What needs to be done: In the gastric cancer excerpt below, translate this sentence into Spanish: "We then examined the occurrence of regulatory interactions between gene expression and regulatory changes."

Excerpt provided:
---+---

A total of 251 miRNAs were differentially expressed (20 down-regulated and 231 up-regulated) between 34 paired tumor and normal tissue samples. Additionally, 604 genes were found to be differentially methylated (206 and 398 that were hyper- and hypo-methylated, respectively), and 52 chromosomal regions were altered (21 amplifications and 31 deletions) in 272 gastric cancer patients, as determined by the GISTIC2.0 algorithm (Fig. 2). A total of 331 and 1,806 target genes were located within these amplified and deleted regions, respectively. These alterations were considered as multi-dimensional signatures for gastric cancer (Table S2).

Somatic CNA data of focal amplifications and deletions.

Figure 2: Somatic CNA data of focal amplifications and deletions.

GISTIC2.0 identified 21 amplified and 31 deleted focal regions in segmented single nucleotide polymorphism array data of 272 STAD patients. Normalized amplifications and deletions are shown in red and blue, respectively.

Regulatory interactions and candidate genes under regulatory control

We then examined the occurrence of regulatory interactions between gene expression and regulatory changes. The cross-talk between differentially expressed genes and miRNAs was detected on the basis of miRNA-target genes. A total of 82 altered miRNAs were found to regulate 514 DEGs (Fig. 3A); of these, 11 down-regulated miRNAs targeting 100 up-regulated genes and 65 up-regulated miRNAs targeting 112 down-regulated genes were screened. The same analytical process was applied to methylation and CNA; there were 74 genes that were overexpressed and hypomethylated and 13 that were underexpressed and hypermethylated; and 47 and 66 genes that were over- and under-expressed, respectively, and had CNAs. These DEGs were regarded as genes under different regulatory controls and taken as candidate genes (Fig. 3B, Table S3). When these candidate genes were categorized into three groups according to regulatory mechanisms, some overlap between the groups was noted. A total of nine and 16 up- and down-regulated genes, respectively, were common to at least two groups. Only one gene, MYEF2, belonged to all three groups, and was found to be down-regulated and hypermethylated with reduced copy number.

Identification of candidate genes controlled by multiple mechanisms.

Figure 3: Identification of candidate genes controlled by multiple mechanisms.

---+---

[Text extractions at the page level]
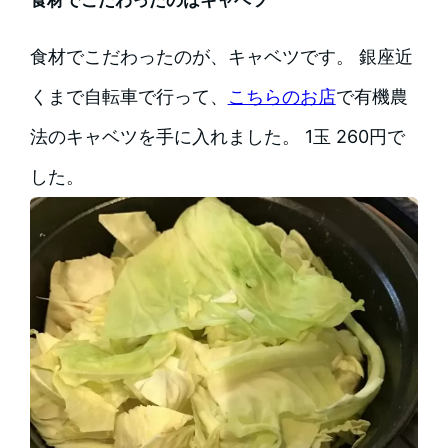
食材でこだわったのが、キャベツです。 銀座近
くまで自転車で行って、
こちらのお店
で有機農
法のキャベツを手に入れました。 1玉 260円で
した。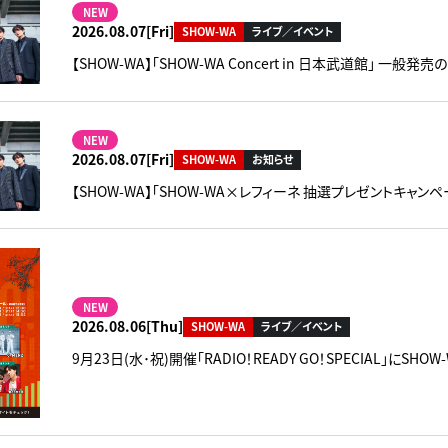
NEW
2026.08.07[Fri]
SHOW-WA
ライブ／イベント
【SHOW-WA】「SHOW-WA Concert in 日本武道館」 一般発
NEW
2026.08.07[Fri]
SHOW-WA
お知らせ
【SHOW-WA】「SHOW-WA×レフィーネ 抽選プレゼントキャンペ
NEW
2026.08.06[Thu]
SHOW-WA
ライブ／イベント
9月23日(水･祝)開催「RADIO！READY GO！SPECIAL」にSH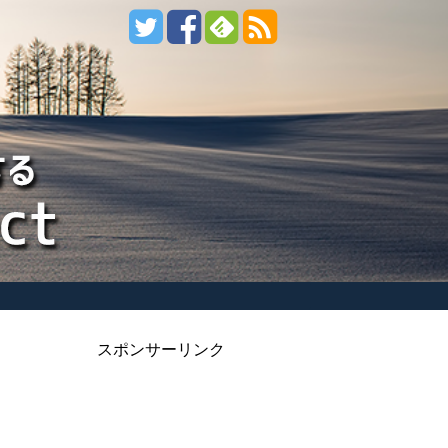
スポンサーリンク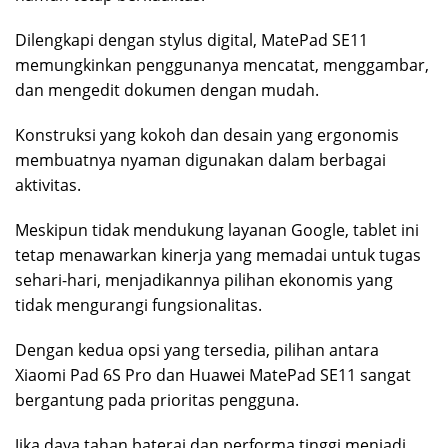
Dilengkapi dengan stylus digital, MatePad SE11
memungkinkan penggunanya mencatat, menggambar,
dan mengedit dokumen dengan mudah.
Konstruksi yang kokoh dan desain yang ergonomis
membuatnya nyaman digunakan dalam berbagai
aktivitas.
Meskipun tidak mendukung layanan Google, tablet ini
tetap menawarkan kinerja yang memadai untuk tugas
sehari-hari, menjadikannya pilihan ekonomis yang
tidak mengurangi fungsionalitas.
Dengan kedua opsi yang tersedia, pilihan antara
Xiaomi Pad 6S Pro dan Huawei MatePad SE11 sangat
bergantung pada prioritas pengguna.
Jika daya tahan baterai dan performa tinggi menjadi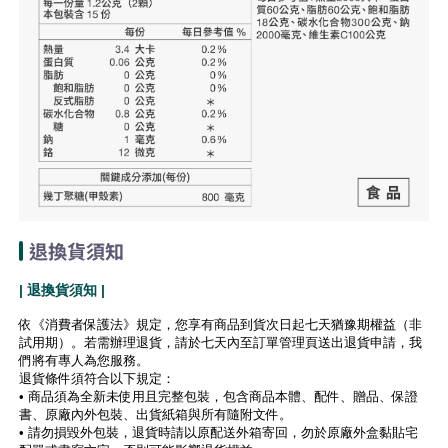
退換貨須知
| 退換貨須知 |
依《消費者保護法》規定，您享有商品到貨次日起七天猶豫期權益（非
試用期）。若需辦理退貨，請於七天內至訂單管理頁送出退貨申請，我
們將有專人為您服務。
退貨條件須符合以下規定：
• 商品須為全新未使用且完整包裝，包含商品本體、配件、贈品、保證
書、原廠內外包裝、出貨紙箱與所有隨附文件。
• 請勿損毀外包裝，退貨時請以原配送外箱寄回，勿於原廠外盒黏貼宅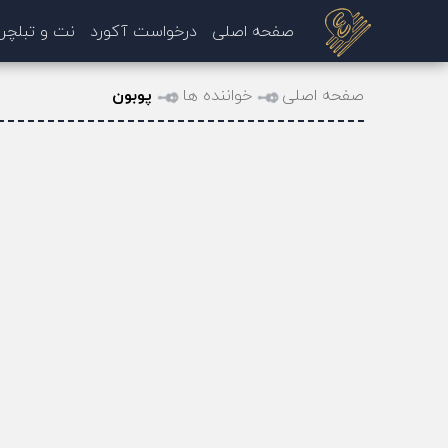
صفحه اصلی
درخواست آکورد
نت و تبلچر
صفحه اصلی
خواننده ها
پوبون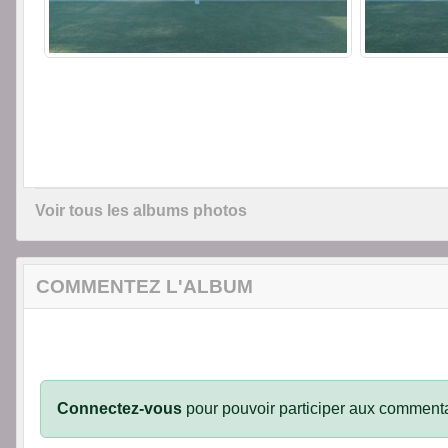
Voir tous les albums photos
COMMENTEZ L'ALBUM
Connectez-vous
pour pouvoir participer aux commenta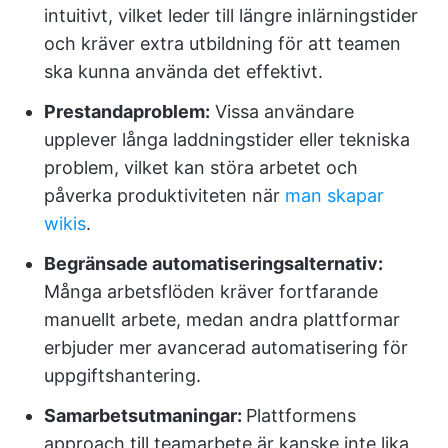
intuitivt, vilket leder till längre inlärningstider
och kräver extra utbildning för att teamen
ska kunna använda det effektivt.
Prestandaproblem:
Vissa användare
upplever långa laddningstider eller tekniska
problem, vilket kan störa arbetet och
påverka produktiviteten när
man skapar
wikis
.
Begränsade automatiseringsalternativ:
Många arbetsflöden kräver fortfarande
manuellt arbete, medan andra plattformar
erbjuder mer avancerad automatisering för
uppgiftshantering.
Samarbetsutmaningar:
Plattformens
approach till teamarbete är kanske inte lika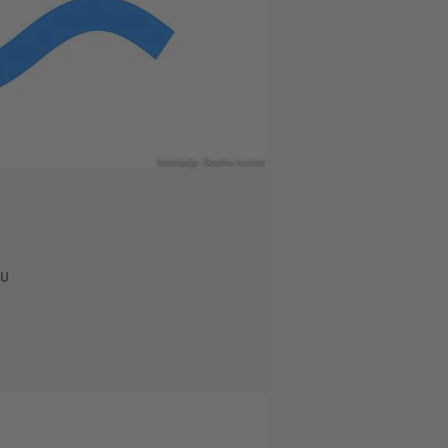
Ilustrācija: Goethe-Institut
tu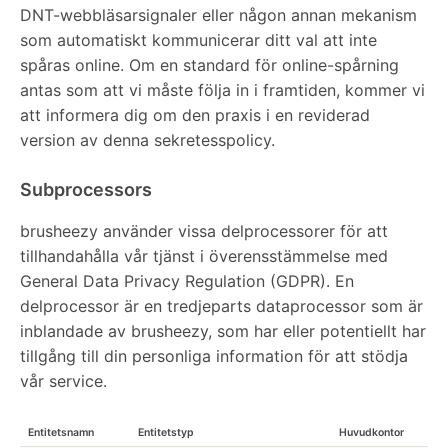
DNT-webbläsarsignaler eller någon annan mekanism
som automatiskt kommunicerar ditt val att inte
spåras online. Om en standard för online-spårning
antas som att vi måste följa in i framtiden, kommer vi
att informera dig om den praxis i en reviderad
version av denna sekretesspolicy.
Subprocessors
brusheezy använder vissa delprocessorer för att
tillhandahålla vår tjänst i överensstämmelse med
General Data Privacy Regulation (GDPR). En
delprocessor är en tredjeparts dataprocessor som är
inblandade av brusheezy, som har eller potentiellt har
tillgång till din personliga information för att stödja
vår service.
Entitetsnamn
Entitetstyp
Huvudkontor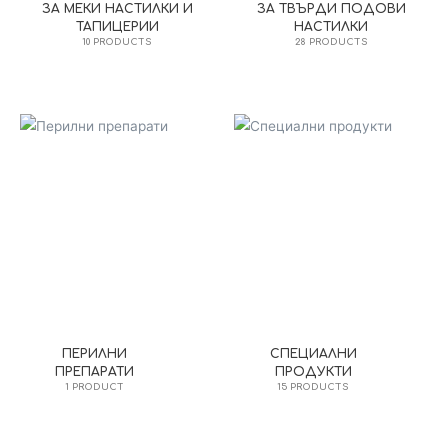
ЗА МЕКИ НАСТИЛКИ И
ЗА ТВЪРДИ ПОДОВИ
ТАПИЦЕРИИ
НАСТИЛКИ
10 PRODUCTS
28 PRODUCTS
ПЕРИЛНИ
СПЕЦИАЛНИ
ПРЕПАРАТИ
ПРОДУКТИ
1 PRODUCT
15 PRODUCTS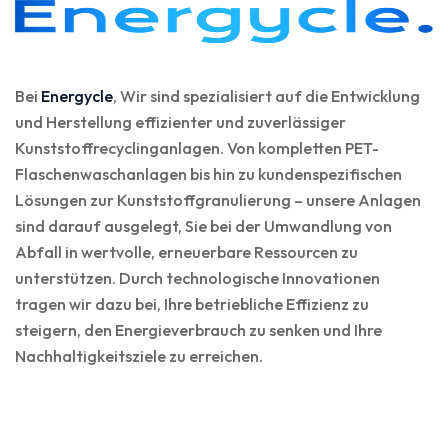
Bei
Energycle
, Wir sind spezialisiert auf die Entwicklung
und Herstellung effizienter und zuverlässiger
Kunststoffrecyclinganlagen. Von kompletten PET-
Flaschenwaschanlagen bis hin zu kundenspezifischen
Lösungen zur Kunststoffgranulierung – unsere Anlagen
sind darauf ausgelegt, Sie bei der Umwandlung von
Abfall in wertvolle, erneuerbare Ressourcen zu
unterstützen. Durch technologische Innovationen
tragen wir dazu bei, Ihre betriebliche Effizienz zu
steigern, den Energieverbrauch zu senken und Ihre
Nachhaltigkeitsziele zu erreichen.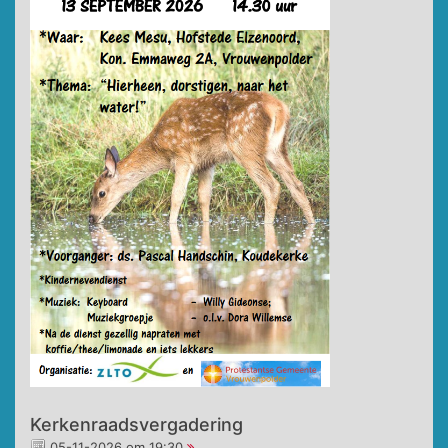
Kerkenraadsvergadering
05-11-2026 om 19:30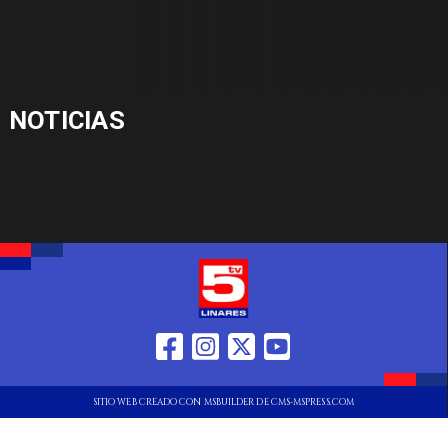
NOTICIAS
SITIO WEB CREADO CON MSBUILDER DE CMS-MSPRESS.COM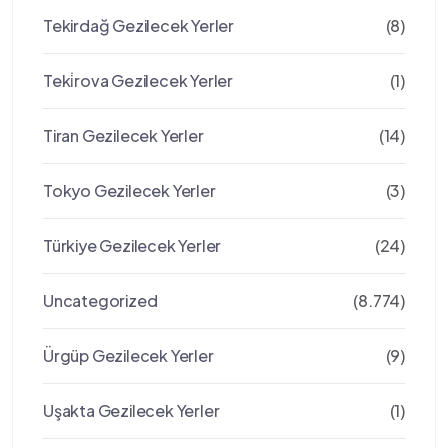
Tekirdağ Gezilecek Yerler
(8)
Teki̇rova Gezilecek Yerler
(1)
Tiran Gezilecek Yerler
(14)
Tokyo Gezilecek Yerler
(3)
Türkiye Gezilecek Yerler
(24)
Uncategorized
(8.774)
Ürgüp Gezilecek Yerler
(9)
Uşakta Gezilecek Yerler
(1)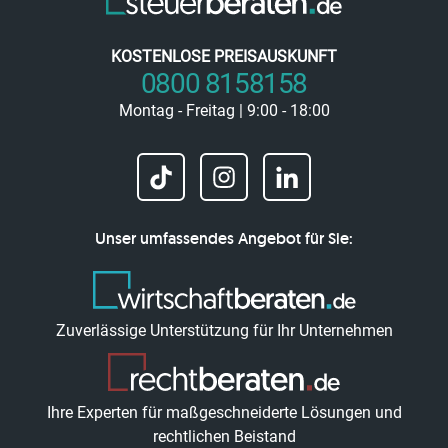
KOSTENLOSE PREISAUSKUNFT
0800 8158158
Montag - Freitag | 9:00 - 18:00
Unser umfassendes Angebot für Sie:
Zuverlässige Unterstützung für Ihr Unternehmen
Ihre Experten für maßgeschneiderte Lösungen und
rechtlichen Beistand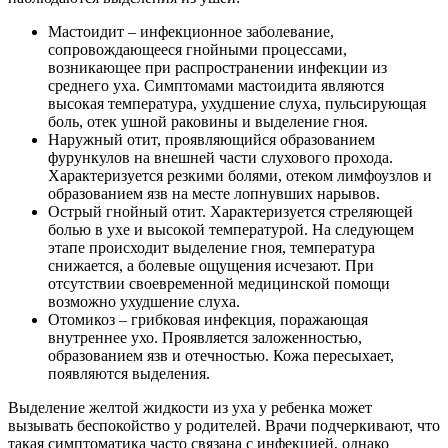
Мастоидит – инфекционное заболевание,
сопровождающееся гнойными процессами,
возникающее при распространении инфекции из
среднего уха. Симптомами мастоидита являются
высокая температура, ухудшение слуха, пульсирующая
боль, отек ушной раковины и выделение гноя.
Наружный отит, проявляющийся образованием
фурункулов на внешней части слухового прохода.
Характеризуется резкими болями, отеком лимфоузлов и
образованием язв на месте лопнувших нарывов.
Острый гнойный отит. Характеризуется стреляющей
болью в ухе и высокой температурой. На следующем
этапе происходит выделение гноя, температура
снижается, а болевые ощущения исчезают. При
отсутствии своевременной медицинской помощи
возможно ухудшение слуха.
Отомикоз – грибковая инфекция, поражающая
внутреннее ухо. Проявляется заложенностью,
образованием язв и отечностью. Кожа пересыхает,
появляются выделения.
Выделение желтой жидкости из уха у ребенка может
вызывать беспокойство у родителей. Врачи подчеркивают, что
такая симптоматика часто связана с инфекцией, однако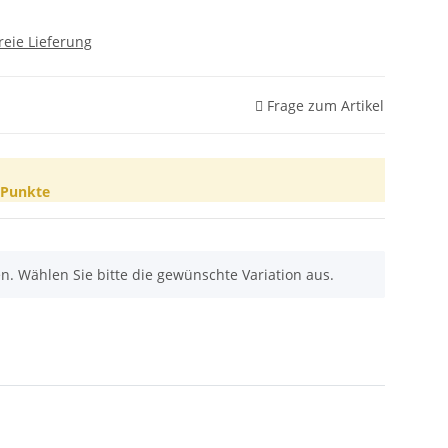
reie Lieferung
Frage zum Artikel
Punkte
nen. Wählen Sie bitte die gewünschte Variation aus.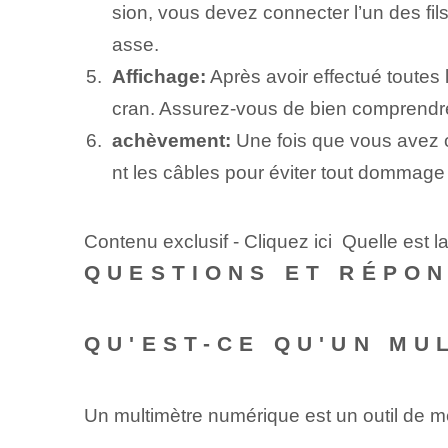
sion, vous devez connecter l’un des fils
asse.
Affichage:
Après avoir effectué toutes 
cran. Assurez-vous de bien comprendre l'
achèvement:
Une fois que vous avez o
nt les câbles pour éviter tout dommage 
Contenu exclusif - Cliquez ici Quelle est 
QUESTIONS ET RÉPO
QU'EST-CE QU'UN MU
Un multimètre numérique est un outil de m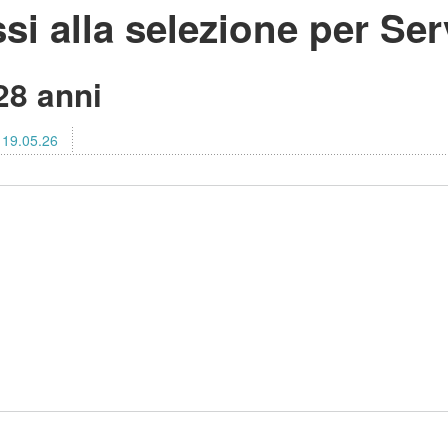
 alla selezione per Serv
 28 anni
:
19.05.26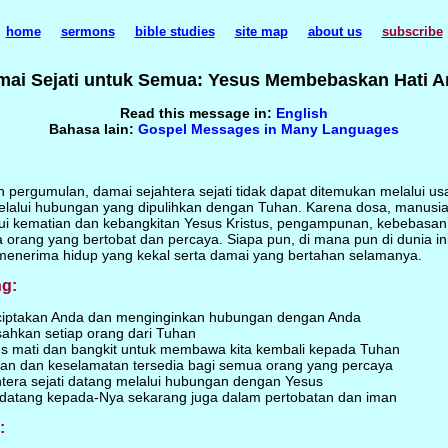
home
sermons
bible studies
site map
about us
subscribe
mai Sejati untuk Semua: Yesus Membebaskan Hati A
Read this message in:
English
Bahasa lain:
Gospel Messages in Many Languages
 pergumulan, damai sejahtera sejati tidak dapat ditemukan melalui u
lalui hubungan yang dipulihkan dengan Tuhan. Karena dosa, manusia 
lui kematian dan kebangkitan Yesus Kristus, pengampunan, kebebasan
 orang yang bertobat dan percaya. Siapa pun, di mana pun di dunia in
enerima hidup yang kekal serta damai yang bertahan selamanya.
ng:
ciptakan Anda dan menginginkan hubungan dengan Anda
ahkan setiap orang dari Tuhan
tus mati dan bangkit untuk membawa kita kembali kepada Tuhan
n dan keselamatan tersedia bagi semua orang yang percaya
htera sejati datang melalui hubungan dengan Yesus
 datang kepada-Nya sekarang juga dalam pertobatan dan iman
: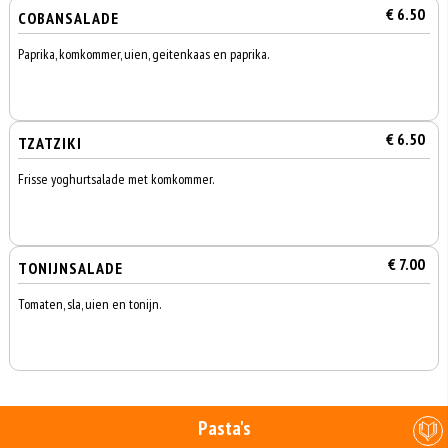
€ 6.50
COBANSALADE
Paprika, komkommer, uien, geitenkaas en paprika.
€ 6.50
TZATZIKI
Frisse yoghurtsalade met komkommer.
€ 7.00
TONIJNSALADE
Tomaten, sla, uien en tonijn.
Pasta's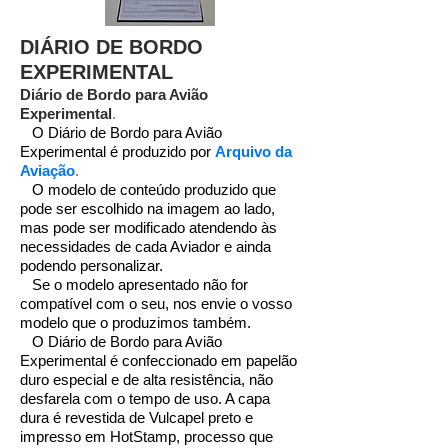
DIÁRIO DE BORDO
EXPERIMENTAL
Diário de Bordo para Avião
Experimental
.
O Diário de Bordo para Avião
Experimental é produzido por
Arquivo da
Aviação
.
O modelo de conteúdo produzido que
pode ser escolhido na imagem ao lado,
mas pode ser modificado atendendo às
necessidades de cada Aviador e ainda
podendo personalizar.
Se o modelo apresentado não for
compatível com o seu, nos envie o vosso
modelo que o produzimos também.
O Diário de Bordo para Avião
Experimental é confeccionado em papelão
duro especial e de alta resistência, não
desfarela com o tempo de uso. A capa
dura é revestida de Vulcapel preto e
impresso em HotStamp, processo que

---+---

Result for this exercise: A continuación, examinamos la aparición de interacciones regulatorias entre la expresión génica y los cambios regulatorios.